Spend? Save? The debate continues

In an article today, Spend or Save? Trick Question, The New York Times' David Leonhardt looks into a question I posed a week ago, and which NBC's Chuck Todd asked the President  Monday night - whether it is best for American consumers now to spend, or save.  He begins:

It's your fault. Part of it is, anyway. You, the American consumer, spent too much money. You bought too much house, took on too much debt and generally lived beyond your means. Your free-spending ways helped cause the worst financial crisis since the Great Depression.

And now you're going to have to do your part to end the crisis. How? By spending. Enough already with the saving that many of you have suddenly begun doing. This very moment, Congress and President Obama are preparing to send you a tax rebate, to inspire you to stimulate the economy. So go out and stimulate. Spend as if the future of your country depended on it.

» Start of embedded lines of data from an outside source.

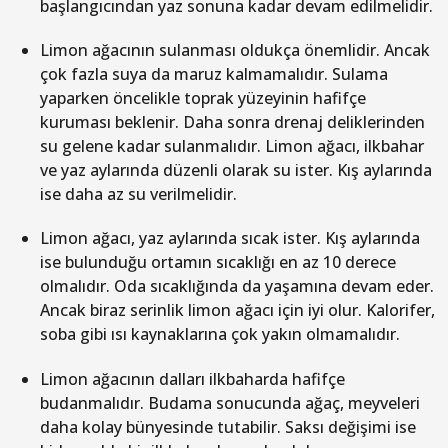
başlangıcından yaz sonuna kadar devam edilmelidir.
Limon ağacının sulanması oldukça önemlidir. Ancak
çok fazla suya da maruz kalmamalıdır. Sulama
yaparken öncelikle toprak yüzeyinin hafifçe
kuruması beklenir. Daha sonra drenaj deliklerinden
su gelene kadar sulanmalıdır. Limon ağacı, ilkbahar
ve yaz aylarında düzenli olarak su ister. Kış aylarında
ise daha az su verilmelidir.
Limon ağacı, yaz aylarında sıcak ister. Kış aylarında
ise bulunduğu ortamın sıcaklığı en az 10 derece
olmalıdır. Oda sıcaklığında da yaşamına devam eder.
Ancak biraz serinlik limon ağacı için iyi olur. Kalorifer,
soba gibi ısı kaynaklarına çok yakın olmamalıdır.
Limon ağacının dalları ilkbaharda hafifçe
budanmalıdır. Budama sonucunda ağaç, meyveleri
daha kolay bünyesinde tutabilir. Saksı değişimi ise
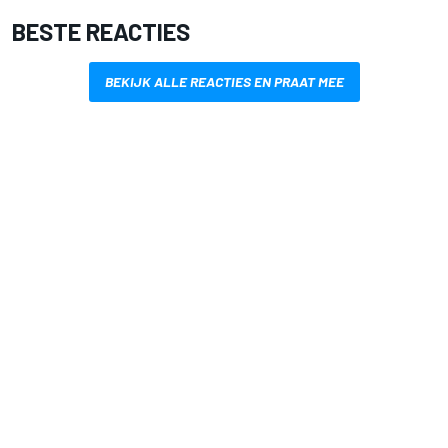
BESTE REACTIES
BEKIJK ALLE REACTIES EN PRAAT MEE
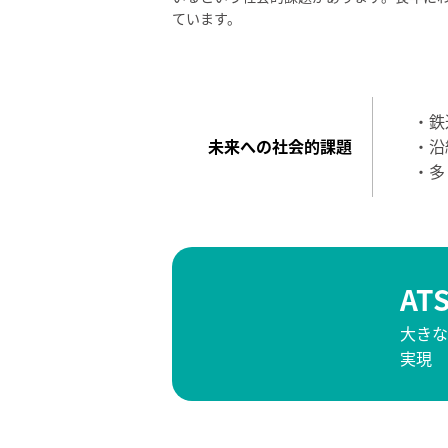
ています。
・鉄
未来への社会的課題
・沿
・多
A
大きな
実現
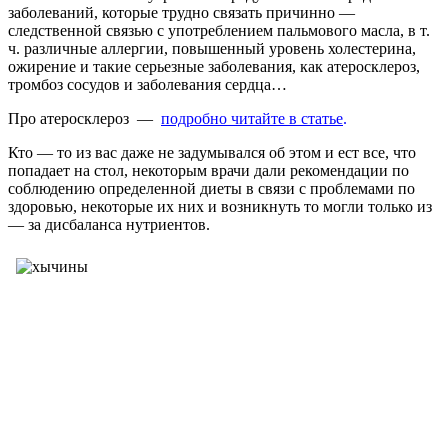
заболеваний, которые трудно связать причинно —
следственной связью с употреблением пальмового масла, в т.
ч. различные аллергии, повышенный уровень холестерина,
ожирение и такие серьезные заболевания, как атеросклероз,
тромбоз сосудов и заболевания сердца…
Про атеросклероз —
подробно читайте в статье
.
Кто — то из вас даже не задумывался об этом и ест все, что
попадает на стол, некоторым врачи дали рекомендации по
соблюдению определенной диеты в связи с проблемами по
здоровью, некоторые их них и возникнуть то могли только из
— за дисбаланса нутриентов.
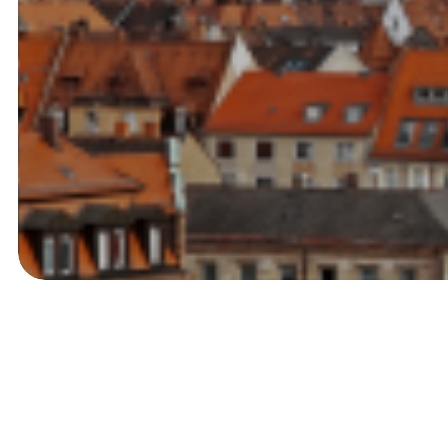
Für die Zukunft unserer St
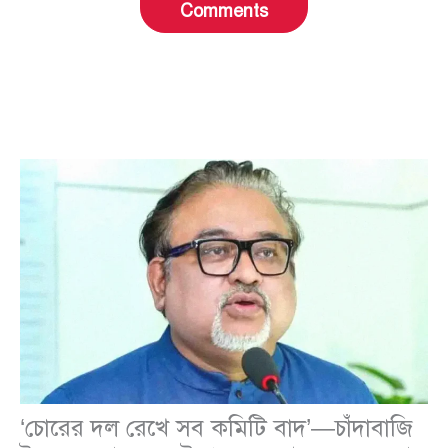
Comments
‘চোরের দল রেখে সব কমিটি বাদ’—চাঁদাবাজি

John Maynard Keynes, the great 20th-century economist, would have appreciated the apparent absurdity in these mixed messages. He coined a phrase, "the paradox of thrift," to point out that what was rational for an individual during hard times - saving money - could be ruinous for an entire economy. Eventually, many of the savers may end up out of work because everyone else is saving, too.

It's enough to make you wonder what exactly you're supposed to do. At his news conference on Monday night, Mr. Obama was asked directly whether people should spend or save their rebate checks. He ducked the question.

Fortunately, though, it has an answer. There are a few ways to help both your own finances and the country's.

Read on.  How Americans answer this question will go a long way to determining the length and depth of the current global recession.  Leonhardt concludes that the best course is for America to invest in projects that provide both short term stimulus and prepare America for future growth and prosperity.   This is the same conclusion Rob and I reached in our November memo, A Stimulus For the Long Run, and has been at the core of our advocacy these past few months.

We are very proud that many of the items we advocated in this memo - health IT, greening federal buildings and vehicle fleets, extending unemployment insurance and backstopping the states, investing in broadband and 21st century schools, modernizing the electrical grid - are still in the mix for the final Economic Recovery legislation and are at the very core of our emerging economic strategy.